26 October, 2013

Retrospective - Genericization of Trademarks

The name of a product can often be an incredibly strong identifier of a certain type of goods. Think of Aspirin, Cellophane, Yo-Yo, Escalator or even Heroin, and you automatically associate them with a particular type of good as opposed to a particular brand of goods. This is called the genericization of a trademark; where the trademark has become so ubiquitous of a type of good it loses its distinctiveness towards a particular brand of goods.

A pillow you can sleep on AND eat
A case which illustrated the genericization of a trademark was the case of Kellogg Co v National Biscuit Company. The case dealt with the sale of a product many are even familiar with today called 'Shredded  Wheat' For the uninitiated, this product is a breakfast cereal consisting of pillow-shaped wheat shreds, which was made by both companies. The product was initially made by a company called the Natural Food Company (which underwent a name change to the Shredded Wheat Company later on) since the early 1900s, which was subsequently bought by National Biscuit Company in 1930. The Kellogg's Company had made their own variant of Shredded Wheat since the late 1920s, although they had a similar product produced before that time.
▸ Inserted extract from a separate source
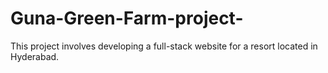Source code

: # Guna-Green-Farm-project-
This project involves developing a full-stack website for a resort located in Hyderabad.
The National Biscuit Company subsequently sued Kellogg's for unfair competition for the use of the name 'Shredded Wheat' due to them producing a similar product and using the same name for that product.

In the case there were two considerations that the Federal Court of Delware had to decide on; one relating to the patent of the manufacture of the products, and the aspect of the use of the name. For our consideration the latter part is of more interest, however the patent does affect this particular point to an extent.

In the Court's decision they saw that the National Biscuit Company had no exclusive right to use the term 'Shredded Wheat' in selling their product. According to the Court the term is merely a descriptive one of a pillow-shaped wheat cereal, and the public recognize the name as an identifier of such products, due to Kellogg's ability to make the product (as the patent for the manufacturing method had expired in late 1912). The product had been sold since the late 1890s under the name of 'Shredded Wheat', and the term had not been trademarked until it was attempted to be trademarked by the Natural Food Company in 1905 - which was subsequently refused.

What makes this case peculiar is the inclusion of the name 'Shredded Wheat' as part and parcel of the patent for its manufacture. As the patent for the product's manufacture had gone into the public domain upon its expiry, so had the term which had been used to identify products which were manufactured in that particular way. According to the Court:
"It equally follows from the cessation of the monopoly and the falling of the patented device into the domain of things public that along with the public ownership of the device there must also necessarily pass to the public the generic designation of the thing which has arisen during the monopoly... To say otherwise would be to hold that, although the public had acquired the device covered by the patent, yet the owner of the patent or the manufacturer of the patented thing had retained the designated name which was essentially necessary to vest the public with the full enjoyment of that which had become theirs by the disappearance of the monopoly."
Eating breakfast can be complicated
In other words, the term 'Shredded Wheat' had become generic in the description of pillow-shaped wheat cereal products, and therefore could be used by anyone wishing to make and sell those products. Kellogg's had to merely distinguish its products from the plaintiffs so as to avoid any confusion, and through which a potential action in passing off. This was done through a distinctive look of the Kellogg's box, which did not resemble the one used by the National Biscuit Company, and the actual product differed both in size and appearance slightly from those made by the plaintiff.

The genericization of trademarks is a complex analysis of both the goodwill of the product in question (its reputation and imagine in the mind of the consumer) and other potential factors. It can be argued that even though the Court saw that the patent contained the use of the term 'Shredded Wheat', this would not be the case today. Arguably the use of the same term by Kellogg's could be an act of passing off the product, regardless of the manufacturing methods employed, as the plaintiff had been selling the product for over 20 years prior to Kellogg's adopting the name for its product. The plaintiff's inability to register the trademark would go against their action; however the motives of Kellogg's in the use of the name can be questioned.